(INPUT RECORDS)
• • •

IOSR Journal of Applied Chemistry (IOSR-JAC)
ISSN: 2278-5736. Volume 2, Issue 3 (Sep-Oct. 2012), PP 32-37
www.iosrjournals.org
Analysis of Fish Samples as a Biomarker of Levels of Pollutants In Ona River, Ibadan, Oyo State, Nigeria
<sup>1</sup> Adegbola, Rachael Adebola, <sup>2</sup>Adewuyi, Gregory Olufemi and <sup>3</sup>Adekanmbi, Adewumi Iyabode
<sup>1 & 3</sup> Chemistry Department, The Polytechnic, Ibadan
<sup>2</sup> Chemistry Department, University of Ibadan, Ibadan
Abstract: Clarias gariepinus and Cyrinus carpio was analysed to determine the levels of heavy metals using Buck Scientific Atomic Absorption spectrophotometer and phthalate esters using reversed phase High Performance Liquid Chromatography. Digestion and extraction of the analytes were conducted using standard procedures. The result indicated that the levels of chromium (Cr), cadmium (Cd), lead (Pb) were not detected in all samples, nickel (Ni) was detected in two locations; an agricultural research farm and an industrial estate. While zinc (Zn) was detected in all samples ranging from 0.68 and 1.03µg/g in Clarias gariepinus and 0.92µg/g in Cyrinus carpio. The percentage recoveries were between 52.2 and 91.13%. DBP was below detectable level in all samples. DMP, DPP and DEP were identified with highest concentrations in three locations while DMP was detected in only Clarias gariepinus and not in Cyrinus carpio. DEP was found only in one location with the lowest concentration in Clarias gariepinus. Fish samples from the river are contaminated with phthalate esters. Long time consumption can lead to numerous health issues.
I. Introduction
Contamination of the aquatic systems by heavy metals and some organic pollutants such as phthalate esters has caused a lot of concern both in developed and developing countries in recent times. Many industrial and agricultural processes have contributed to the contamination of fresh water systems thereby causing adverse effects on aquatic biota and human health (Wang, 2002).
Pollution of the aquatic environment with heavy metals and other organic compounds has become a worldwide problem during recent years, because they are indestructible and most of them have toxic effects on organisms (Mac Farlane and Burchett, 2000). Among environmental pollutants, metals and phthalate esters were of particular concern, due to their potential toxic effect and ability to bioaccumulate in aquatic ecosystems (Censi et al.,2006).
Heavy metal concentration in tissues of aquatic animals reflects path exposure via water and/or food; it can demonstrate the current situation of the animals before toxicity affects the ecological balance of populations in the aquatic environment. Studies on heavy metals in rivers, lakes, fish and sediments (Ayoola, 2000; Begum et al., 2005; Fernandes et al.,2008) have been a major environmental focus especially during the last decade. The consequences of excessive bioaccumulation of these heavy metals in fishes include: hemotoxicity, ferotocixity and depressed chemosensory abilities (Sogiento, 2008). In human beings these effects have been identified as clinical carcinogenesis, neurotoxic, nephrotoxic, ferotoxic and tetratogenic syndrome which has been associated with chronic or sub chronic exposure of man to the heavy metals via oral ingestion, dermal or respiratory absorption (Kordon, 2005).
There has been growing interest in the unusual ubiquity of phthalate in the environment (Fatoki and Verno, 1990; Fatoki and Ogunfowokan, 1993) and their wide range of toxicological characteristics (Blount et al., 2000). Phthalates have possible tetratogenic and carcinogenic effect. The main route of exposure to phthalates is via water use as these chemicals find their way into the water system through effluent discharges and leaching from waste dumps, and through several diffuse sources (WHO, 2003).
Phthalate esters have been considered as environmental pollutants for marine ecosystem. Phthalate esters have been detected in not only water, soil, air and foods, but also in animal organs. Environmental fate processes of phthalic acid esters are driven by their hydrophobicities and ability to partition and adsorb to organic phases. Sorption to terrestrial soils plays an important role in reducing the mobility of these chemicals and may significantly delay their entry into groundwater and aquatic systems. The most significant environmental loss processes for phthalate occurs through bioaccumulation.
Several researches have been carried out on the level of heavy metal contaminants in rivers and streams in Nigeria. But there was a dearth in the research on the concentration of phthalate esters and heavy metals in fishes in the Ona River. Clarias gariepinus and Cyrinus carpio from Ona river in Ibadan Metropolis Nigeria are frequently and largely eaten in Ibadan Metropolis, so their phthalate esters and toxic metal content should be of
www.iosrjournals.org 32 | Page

• • •

(WORK INSTRUCTIONS)
Count up the lines above that include the string "were" and report nothing but that number.

(TASK RESPONSE)
2